> _Aim of the task_
What is needed is a word-for-word copy of the listing below, without pictures.

> _Exercise data_
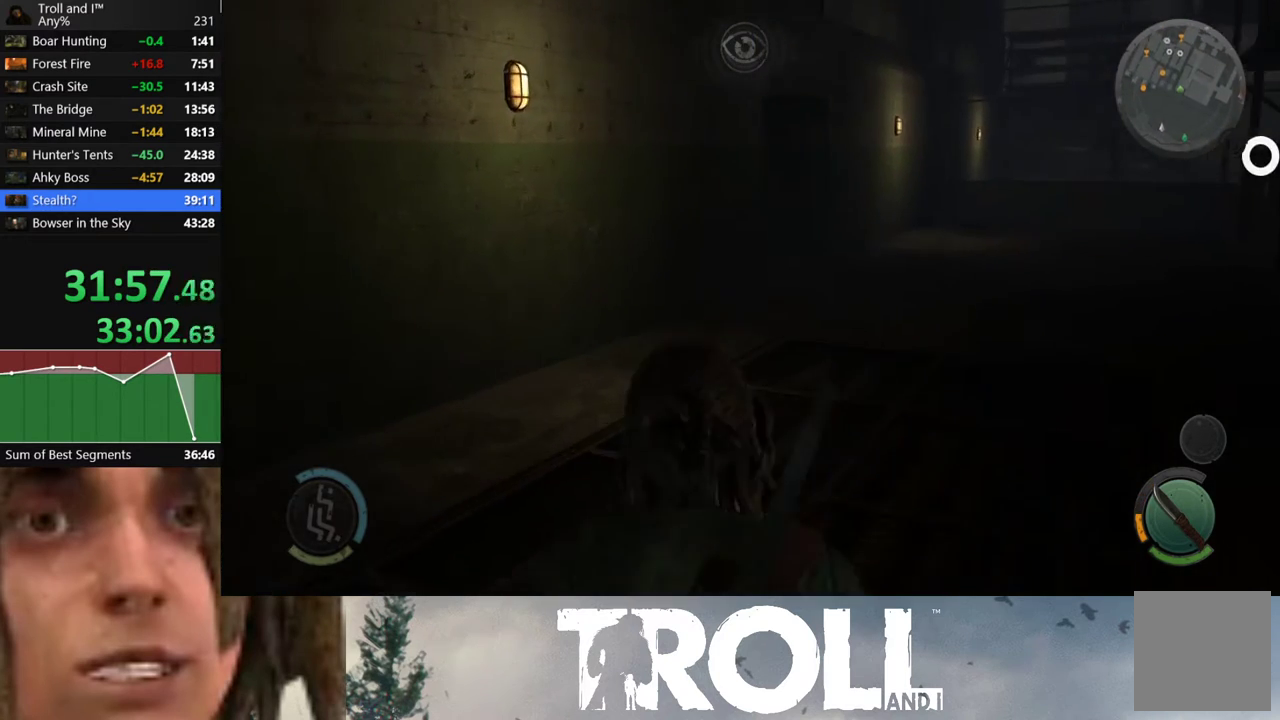
{"buttons": [], "left_stick": "up", "right_stick": "center", "events": []}
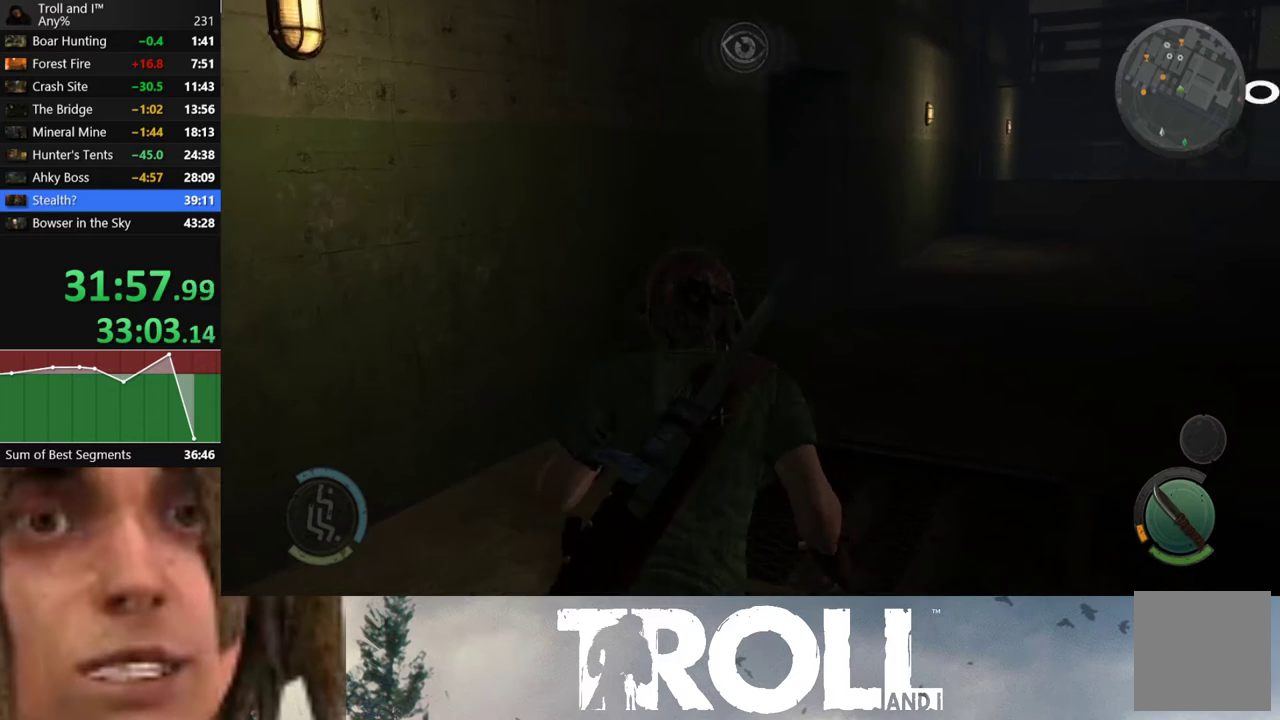
{"buttons": [], "left_stick": "up-right", "right_stick": "center"}
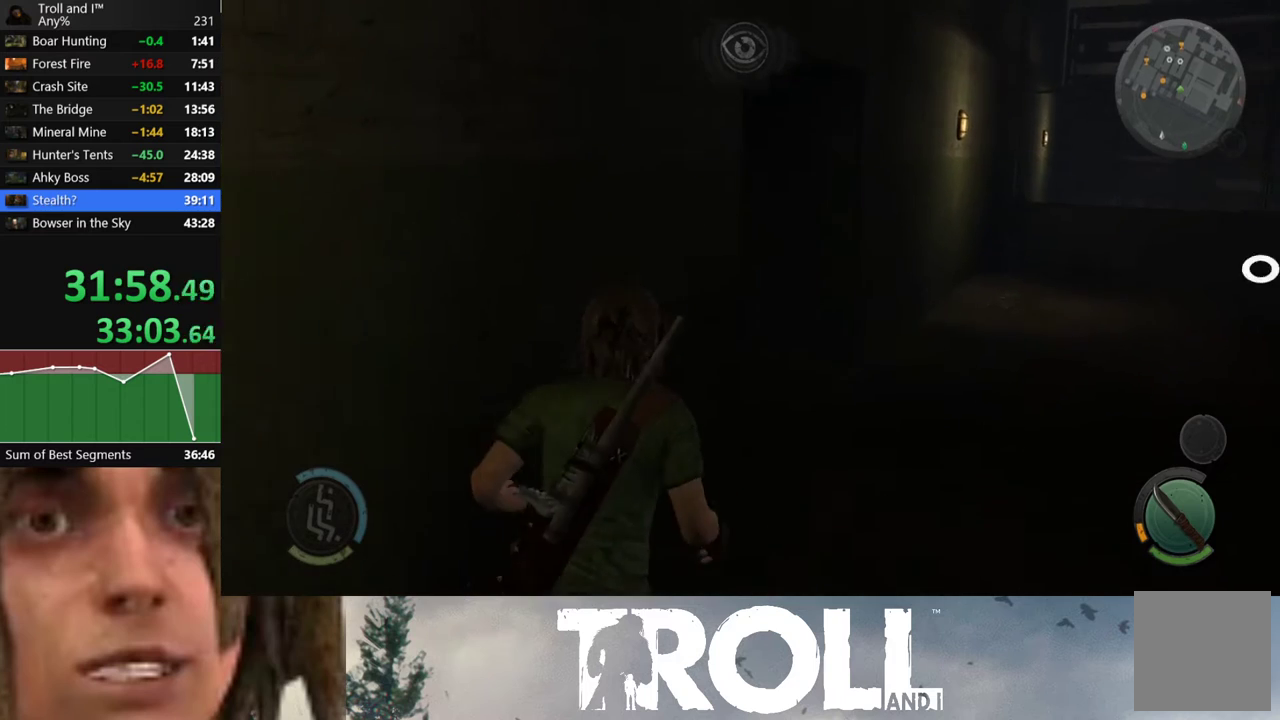
{"buttons": [], "left_stick": "up-right", "right_stick": "down-left"}
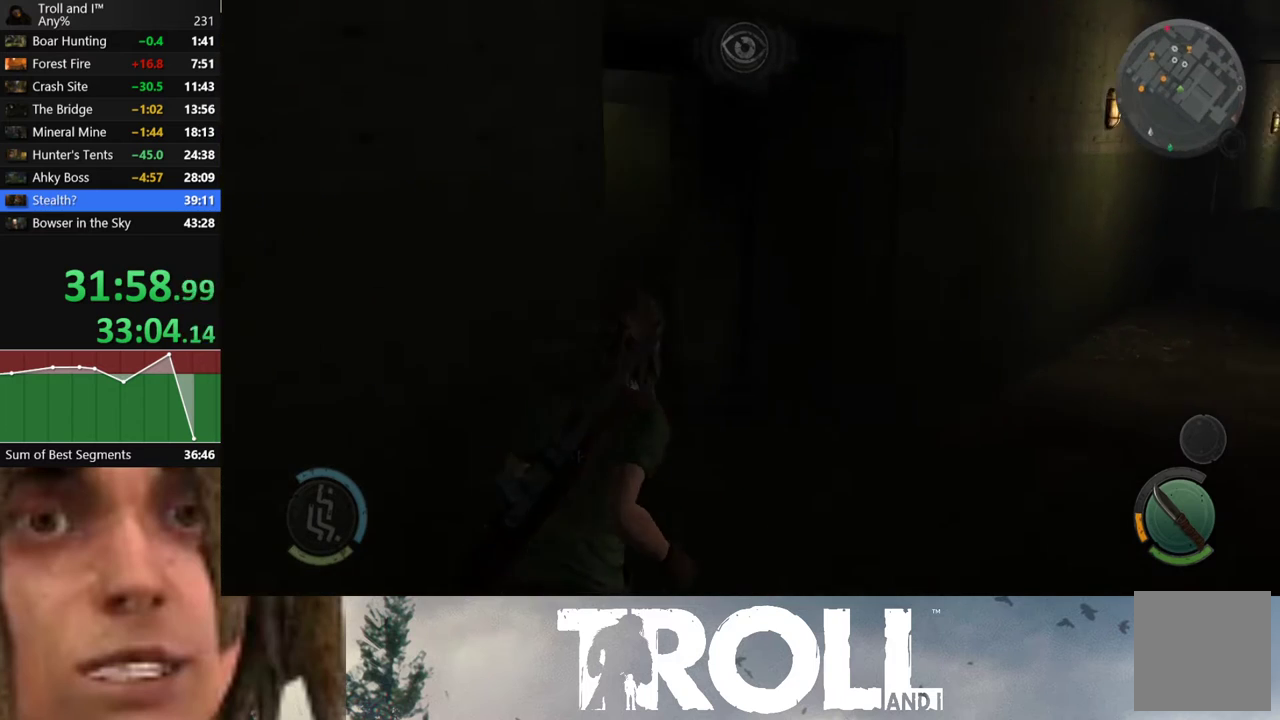
{"buttons": [], "left_stick": "up-left", "right_stick": "center", "events": [[201, "left_stick", "up"], [234, "right_stick", "left"], [301, "left_stick", "up-left"], [501, "right_stick", "center"]]}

> _Answer_
{"buttons": [], "left_stick": "up", "right_stick": "center", "events": []}
{"buttons": [], "left_stick": "up-right", "right_stick": "center"}
{"buttons": [], "left_stick": "up-right", "right_stick": "down-left"}
{"buttons": [], "left_stick": "up-left", "right_stick": "center", "events": [[201, "left_stick", "up"], [234, "right_stick", "left"], [301, "left_stick", "up-left"], [501, "right_stick", "center"]]}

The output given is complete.